EXERCISE AIM: Change each instance of "Login to Bid" to "Sign In to Bid" throughout the items below and reproduce every other line unaltered. Omit the pictures from your answer.

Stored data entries
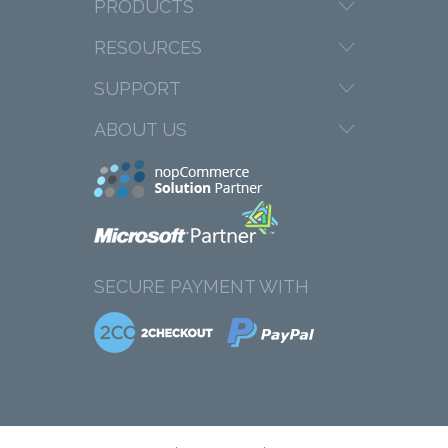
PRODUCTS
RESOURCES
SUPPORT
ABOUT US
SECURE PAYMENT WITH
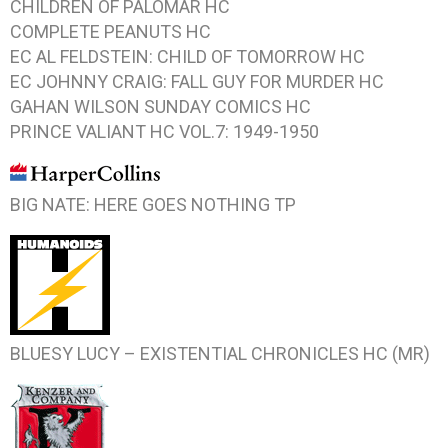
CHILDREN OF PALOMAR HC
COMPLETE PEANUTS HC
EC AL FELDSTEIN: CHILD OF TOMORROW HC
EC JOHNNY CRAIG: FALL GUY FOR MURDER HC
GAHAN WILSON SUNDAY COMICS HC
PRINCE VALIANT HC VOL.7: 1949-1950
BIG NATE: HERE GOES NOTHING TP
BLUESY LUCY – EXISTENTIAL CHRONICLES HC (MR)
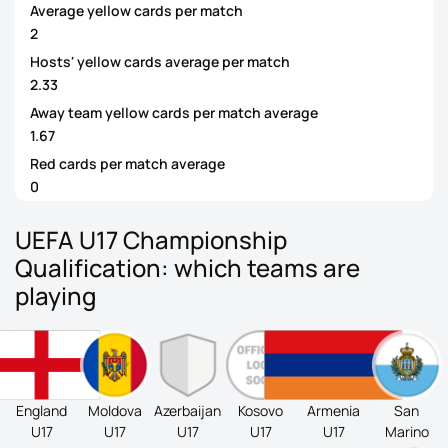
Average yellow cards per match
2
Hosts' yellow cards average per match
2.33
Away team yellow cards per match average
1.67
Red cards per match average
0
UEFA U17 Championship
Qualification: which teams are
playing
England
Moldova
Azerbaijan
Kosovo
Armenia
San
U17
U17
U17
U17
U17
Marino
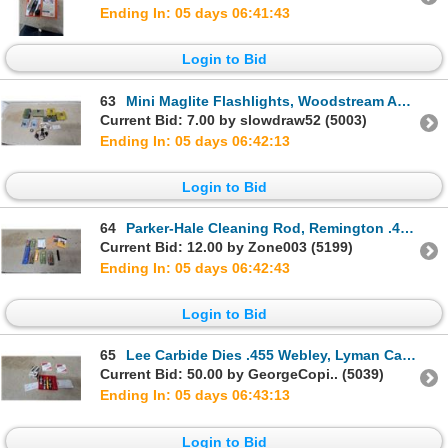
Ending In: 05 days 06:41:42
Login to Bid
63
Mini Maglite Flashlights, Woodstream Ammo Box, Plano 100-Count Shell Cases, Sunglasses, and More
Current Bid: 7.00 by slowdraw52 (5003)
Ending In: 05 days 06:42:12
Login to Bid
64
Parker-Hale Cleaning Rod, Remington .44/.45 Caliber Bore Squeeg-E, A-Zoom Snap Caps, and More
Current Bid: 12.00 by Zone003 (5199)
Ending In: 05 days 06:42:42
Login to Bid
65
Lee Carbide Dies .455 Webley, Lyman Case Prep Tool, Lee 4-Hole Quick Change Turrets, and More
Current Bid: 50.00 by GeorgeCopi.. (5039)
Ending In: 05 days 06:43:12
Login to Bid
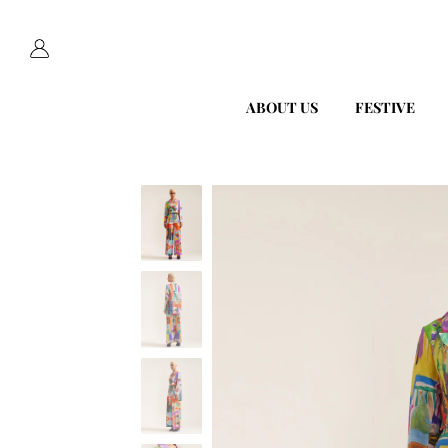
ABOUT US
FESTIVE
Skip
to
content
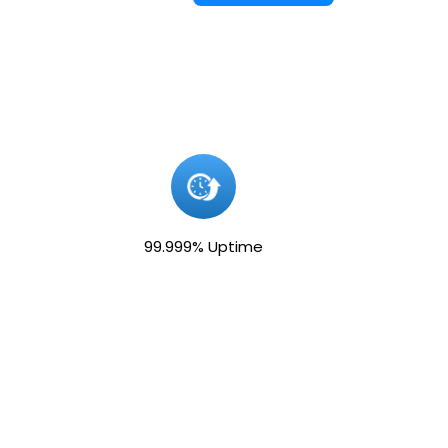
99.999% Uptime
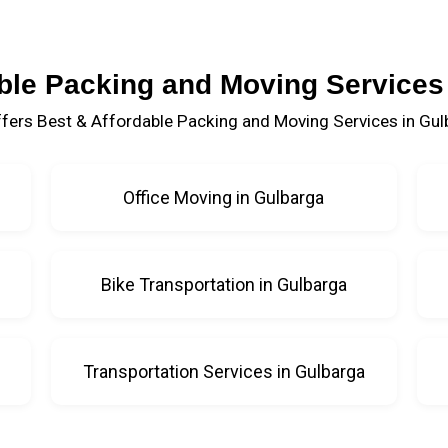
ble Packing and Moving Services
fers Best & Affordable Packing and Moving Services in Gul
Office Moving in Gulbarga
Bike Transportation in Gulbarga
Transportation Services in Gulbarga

RESULT OF THIS TASK:
PRODUCTS
RESOURCES
SUPPORT
ABOUT US
SECURE PAYMENT WITH
CHILDREN OF PALOMAR HC
COMPLETE PEANUTS HC
EC AL FELDSTEIN: CHILD OF TOMORROW HC
EC JOHNNY CRAIG: FALL GUY FOR MURDER HC
GAHAN WILSON SUNDAY COMICS HC
PRINCE VALIANT HC VOL.7: 1949-1950
BIG NATE: HERE GOES NOTHING TP
BLUESY LUCY – EXISTENTIAL CHRONICLES HC (MR)
Average yellow cards per match
2
Hosts' yellow cards average per match
2.33
Away team yellow cards per match average
1.67
Red cards per match average
0
UEFA U17 Championship
Qualification: which teams are
playing
England
Moldova
Azerbaijan
Kosovo
Armenia
San
U17
U17
U17
U17
U17
Marino
Ending In: 05 days 06:41:42
Sign In to Bid
63
Mini Maglite Flashlights, Woodstream Ammo Box, Plano 100-Count Shell Cases, Sunglasses, and More
Current Bid: 7.00 by slowdraw52 (5003)
Ending In: 05 days 06:42:12
Sign In to Bid
64
Parker-Hale Cleaning Rod, Remington .44/.45 Caliber Bore Squeeg-E, A-Zoom Snap Caps, and More
Current Bid: 12.00 by Zone003 (5199)
Ending In: 05 days 06:42:42
Sign In to Bid
65
Lee Carbide Dies .455 Webley, Lyman Case Prep Tool, Lee 4-Hole Quick Change Turrets, and More
Current Bid: 50.00 by GeorgeCopi.. (5039)
Ending In: 05 days 06:43:12
Sign In to Bid
ABOUT US
FESTIVE
Skip
to
content
99.999% Uptime
ble Packing and Moving Services
fers Best & Affordable Packing and Moving Services in Gul
Office Moving in Gulbarga
Bike Transportation in Gulbarga
Transportation Services in Gulbarga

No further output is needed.